Exercise instructions
(a) In the passage on the prison grievance procedure, how many business days does a prisoner have to file a Step I grievance after trying to resolve the issue with appropriate staff?
(b) Resume the passage on the prison grievance procedure at the point where it ends.

Provided passage
= Beginning of Section =
Second, if the issue is unresolved, the prisoner may file a “Step I grievance” “within five business days after the [prisoner] attempted to resolve the issue with appropriate staff.” Id. at 119 ¶ Q, 120 ¶ W. The prisoner must include the “[d]ates, times, places, and names of all those involved” in the grievance form. Id. at 119 ¶ S. The prisoner must send a completed Step I grievance form “to the Step 1 Grievance Coordinator designated for the facility.” Id. at 120 ¶ W. Usually, the prison must respond within fifteen business days after receiving it. Id. at 121 ¶ Z. “Grievances and grievance appeals at all steps [are] considered filed on the date received by the [prison's Grievance] Department.” Id. at 120 ¶ T.

Third, the prisoner may file a Step II grievance form with the prison's Step II Grievance Coordinator if (i) he is dissatisfied with the Step I response, or (ii) he did not receive a timely response. Id. at 122 ¶ DD. The prisoner must file a Step II grievance form within ten business days of (i) receipt of the Step I response, or (ii) expiration of the prison's time to respond. Id.; see also id. at 120 ¶ U (If the prisoner “chooses to pursue a grievance that has not been responded to by staff within required time frames, . . . the [prisoner] may forward the grievance to the next step of the grievance process within ten business days after the response deadline expired.”). Put differently, if a prisoner does not receive a Step I response within fifteen days, the prisoner must file a Step II grievance within the next ten days.
= End of Section =
Provided data
= Beginning of Section =
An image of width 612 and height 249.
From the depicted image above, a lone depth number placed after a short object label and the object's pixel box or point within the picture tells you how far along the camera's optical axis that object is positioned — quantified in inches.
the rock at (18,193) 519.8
= End of Section =
Set of answers
(a) Five business days.

(b)
Fourth, the prisoner may file a Step III grievance to the prison's Grievance Section if (i) he is dissatisfied with the Step II response, or (ii) he did not receive a timely response. Id. at 123 ¶ HH. The prisoner must file a Step III grievance form within ten business days of (i) receipt of the Step II response, or (ii) expiration of the prison's time to respond. Id. In the end, “[t]he grievance process is not complete until either the MDOC responds to the Step III appeal or the time for doing so expires.” Moore v. Westcomb, No. 2:20-cv-179, 2021 WL 1851130, at *2 (W.D. Mich. May 10, 2021).

III. Plaintiff's Failure to Exhaust

The Court will grant summary judgment to Defendants. For Defendant Douglas, the Step I grievance did not name him. ECF 21, PgID 139. Thus, Plaintiff's grievance failed to exhaust the administrative remedies against Defendant Douglas from the start. ECF 20-2, PgID 119 ¶ S; see Mattox v. Edelman, 851 F.3d 583, 59091 (6th Cir. 2017) (“We have explained that a prisoner ordinarily does not comply with [MDOC Policy Directive] 130-and therefore does not exhaust his administrative remedies under the PLRA-when he does not specify the names of each person from whom he seeks relief.”) (citation omitted).

As for Defendant Cooper and Morgan, Plaintiff did not exhaust his administrative remedies through Step III. Before filing the complaint, Plaintiff exhausted only one grievance through Step III while incarcerated at the Saginaw Correctional Facility. ECF 20-3, PgID 129, 131. That grievance was unrelated to the allegations against Defendants. Id. at 131-34.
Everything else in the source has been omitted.